Interessante notar o que disse o juiz da Justiça de Goiás, Eduardo Tavares dos Reis, que negou ao governo o pedido de reintegração de posse das escolas ocupadas: “As manifestações de 2013 que se prolongaram até os dias atuais obrigam o poder público (inclusive o Judiciário) ao reconhecimento da legitimidade dos movimentos sociais e de protesto, com sua pauta e voz” (1), o que evidencia que o Estado burguês pode ser forçado a reconhecer a legitimidade das lutas e da classe trabalhadora como um interlocutor político legítimo.
Bem, além da molecada boa de luta, que nos enche de admiração e esperança, em 2015 houve ainda outras lutas, que não obtiveram a mesma vitória, mas nem por isso deixam de ser importantes, como a dos professores do Paraná, que foram terrivelmente reprimidos, mas selaram de forma definitiva o governador Beto Richa com sua incompetência e mau caratismo.
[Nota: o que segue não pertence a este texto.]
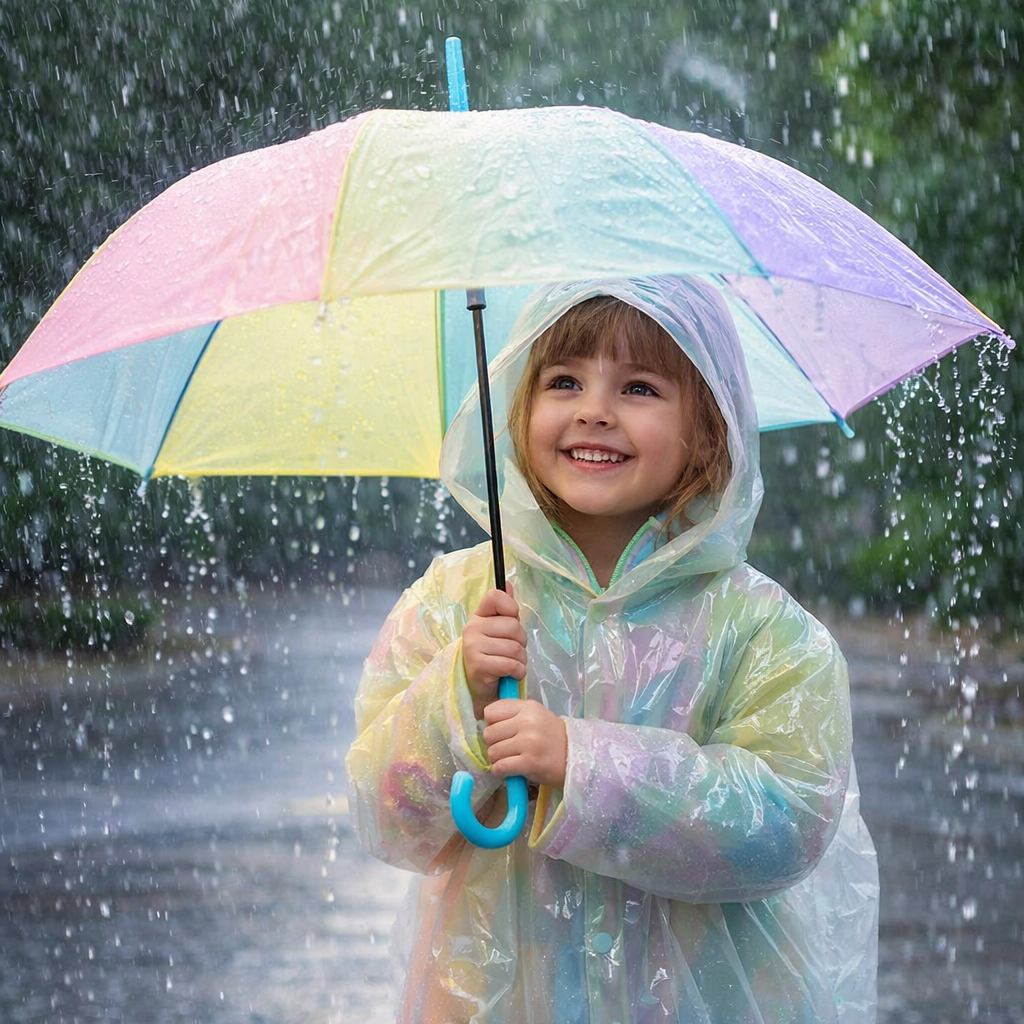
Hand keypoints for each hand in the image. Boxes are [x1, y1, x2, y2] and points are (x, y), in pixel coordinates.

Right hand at [461, 586, 526, 719]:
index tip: (511, 621)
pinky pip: (511, 664)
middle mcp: (472, 628)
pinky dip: (517, 672)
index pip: (495, 596)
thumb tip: (508, 584)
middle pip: (513, 627)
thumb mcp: (498, 631)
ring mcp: (473, 646)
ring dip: (521, 660)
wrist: (478, 688)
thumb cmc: (492, 656)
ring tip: (512, 664)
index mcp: (478, 615)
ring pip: (515, 648)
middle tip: (514, 652)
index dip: (510, 608)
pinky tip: (511, 674)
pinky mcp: (478, 665)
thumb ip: (505, 609)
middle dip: (521, 642)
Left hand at [483, 699, 566, 788]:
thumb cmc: (552, 737)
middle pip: (488, 733)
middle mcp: (528, 722)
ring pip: (492, 752)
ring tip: (509, 760)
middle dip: (493, 744)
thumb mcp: (536, 715)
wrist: (575, 757)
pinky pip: (500, 767)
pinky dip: (500, 772)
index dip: (491, 724)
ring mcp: (529, 742)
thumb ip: (513, 713)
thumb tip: (485, 721)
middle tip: (505, 749)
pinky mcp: (529, 762)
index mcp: (528, 707)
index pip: (491, 712)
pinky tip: (508, 771)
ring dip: (497, 759)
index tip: (500, 732)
Houve ainda outras tantas lutas significativas que por ora não citaremos. Mas uma coisa é certa: as jornadas do junho de 2013 trouxeram uma nova consciência para a classe trabalhadora, que não aceita mais muito do que lhe é imposto e empurrado garganta abaixo.
De um lado, a autocracia burguesa vem buscando se fortalecer, como dissemos, ampliando sua capacidade repressiva através de mecanismos institucionais e legislativos, como o Ato Institucional n. 1 de Dilma (PL 2016/2015, assinado por Joaquim Levy, então ministro da Fazenda, e inspirado na 'Ley de Seguridad Ciudadana' da Espanha), que sob a camuflagem de tipificar e combater as “organizações terroristas”, na verdade busca criminalizar todas as lutas populares.
Mas de outro lado, a capacidade autocrática de impor consenso está bastante combalida. Seus velhos instrumentos que criam ilusão e alienação, como a rede Globo, estão bastante abalados na sua eficiência - antes incontestável. E agora, uma vez mais, as jornadas de junho mostram que não terminaram.
Diante disso, os capitalistas (uns mais, outros menos conscientes) temem a ascensão popular e alguns já afirmam que esta será uma “década perdida” (2), como foi a dos anos 80. “Perdida” do ponto de vista do capital, porque para a classe trabalhadora abre-se a perspectiva da ousadia das lutas e (por que não?) da ousadia da vitória.
Outra evidência dessa tendência é que as manifestações da classe média reacionária minguaram no último 13 de dezembro (aliás, aniversário do AI-5), quando saiu às ruas para defender o impeachment, que não trará nenhum benefício nem progresso social para a classe trabalhadora.
A perspectiva de luta surgida com o junho de 2013 só se concretizará com novas lutas da classe trabalhadora organizada e das organizações da esquerda que mantêm seu compromisso com a transformação do mundo e com a revolução socialista.
À esquerda revolucionária cabe a tarefa de estar junto dos trabalhadores e de buscar elevar o nível político, de consciência e de organização das lutas populares que estão colocadas no horizonte. E a autocracia burguesa (quem sabe?) poderá se ver em um beco sem saída, da mesma forma que ficou o governo de São Paulo.
Notas:
(2) O economista Paulo Piacchetti afirma: “É a década perdida de novo”. http://oglobo.globo.com/economia/economia-volta-ao-patamar-do-inicio-de-2011-ruma-para-depressao-18196215
Rodrigo Jurucê Gonçalves é professor do Curso de História da Universidade Estadual de Goiás (UEG), doutorando em História pela Universidade Federal de Goiás (UFG), autor do livro “História Fetichista: o aparelho de hegemonia filosófico Instituto Brasileiro de Filosofia/Convivum (1964-1985)” (Editora da UEG, no prelo).